#### Activity 1
In the passage on unpaid present entitlements, what does the entitlement owing to Jones Pty Ltd from JDT become once JDT is assumed to have $3,000 of interest expense?
#### Activity 2
Transcribe the passage on unpaid present entitlements word for word, between "Given that a" and "the target trust.", inclusive.

#### Selected excerpt

Of course, the quantum of any unpaid present entitlement that is owed from JDT to Jones Pty Ltd would also be affected by any other income or expenses that JDT has in its own right that are unrelated to the distributions that it has received from JUT and JIUT. If, for example, JDT has funded its investments into JUT and JIUT with interest bearing debt, it would have incurred interest expense in its own right that would have reduced the amount of distributable income available.
To modify the above example, assume that JDT has incurred interest expense of, say, $3,000 over the relevant period, which means that the unpaid present entitlement owing to Jones Pty Ltd from JDT is reduced by a corresponding amount (from $18,000 to $15,000). The question then arises as to the extent that the interest expense is to be allocated against the two elements of the composite distribution. If, for example, the facts are that two thirds of the interest expense incurred by JDT relates to the distributions derived from JUT, with the balance relating to the JIUT distributions, this should mean that the two elements of the composite unpaid present entitlement of $15,000 are respectively $8,000 for the JUT component and $7,000 for the JIUT component. Accordingly, given these modified facts, should a payment of $8,000 be made by JDT to Jones Pty Ltd before the relevant determination time, this should mean that the deemed unpaid present entitlement owing from JUT to Jones Pty Ltd should be nil.
|Additional examples including composite entitlement examples will be included in the final Determination. Included will be examples based on the example provided.|
Minority of unpaid present entitlement sourced in distribution from other trust
The nexus between the two entitlements (that is, the private company's entitlement from the interposed trust and that interposed trust's entitlement to an amount from the target trust) would become remote in circumstances where the interposed trust has income from other sources (and consequently it would be difficult to say reasonably that the solely or mainly test was satisfied) as illustrated in the following scenario.
Given that a significant majority of the $22,000 that Smith Pty Ltd is entitled to is funded from dividend income, for the purposes of subsection 109XI(1)(b) it is questioned whether a reasonable person would be able to conclude that the company is or becomes entitled to the $22,000 UPE solely or mainly as part of an arrangement involving an entitlement from the target trust.

#### Extracted entries
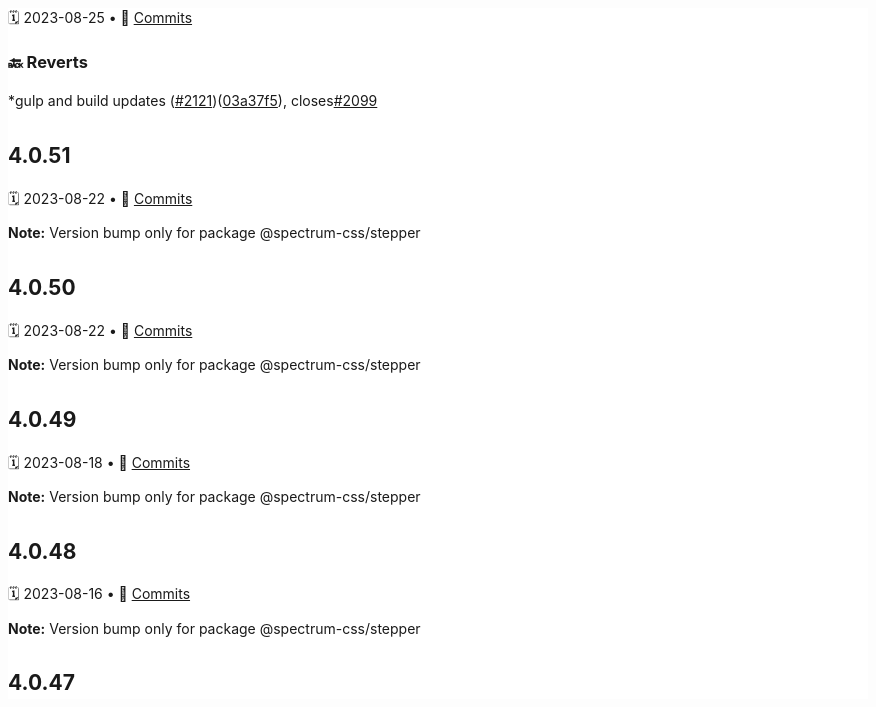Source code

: 🗓
2023-08-25 • 📝 [Commits](https://github.com/adobe/spectrum-css/compare/@spectrum-css/stepper@4.0.51...@spectrum-css/stepper@4.0.52)

### 🔙 Reverts

\*gulp and build updates ([#2121](https://github.com/adobe/spectrum-css/issues/2121))([03a37f5](https://github.com/adobe/spectrum-css/commit/03a37f5)), closes[#2099](https://github.com/adobe/spectrum-css/issues/2099)

<a name="4.0.51"></a>

## 4.0.51

🗓
2023-08-22 • 📝 [Commits](https://github.com/adobe/spectrum-css/compare/@spectrum-css/stepper@4.0.50...@spectrum-css/stepper@4.0.51)

**Note:** Version bump only for package @spectrum-css/stepper

<a name="4.0.50"></a>

## 4.0.50

🗓
2023-08-22 • 📝 [Commits](https://github.com/adobe/spectrum-css/compare/@spectrum-css/stepper@4.0.48...@spectrum-css/stepper@4.0.50)

**Note:** Version bump only for package @spectrum-css/stepper

<a name="4.0.49"></a>

## 4.0.49

🗓
2023-08-18 • 📝 [Commits](https://github.com/adobe/spectrum-css/compare/@spectrum-css/stepper@4.0.48...@spectrum-css/stepper@4.0.49)

**Note:** Version bump only for package @spectrum-css/stepper

<a name="4.0.48"></a>

## 4.0.48

🗓
2023-08-16 • 📝 [Commits](https://github.com/adobe/spectrum-css/compare/@spectrum-css/stepper@4.0.47...@spectrum-css/stepper@4.0.48)

**Note:** Version bump only for package @spectrum-css/stepper

<a name="4.0.47"></a>

## 4.0.47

#### Response 1
It drops from $18,000 to $15,000.

#### Response 2
Given that a significant majority of the $22,000 that Smith Pty Ltd is entitled to is funded from dividend income, for the purposes of subsection 109XI(1)(b) it is questioned whether a reasonable person would be able to conclude that the company is or becomes entitled to the $22,000 UPE solely or mainly as part of an arrangement involving an entitlement from the target trust.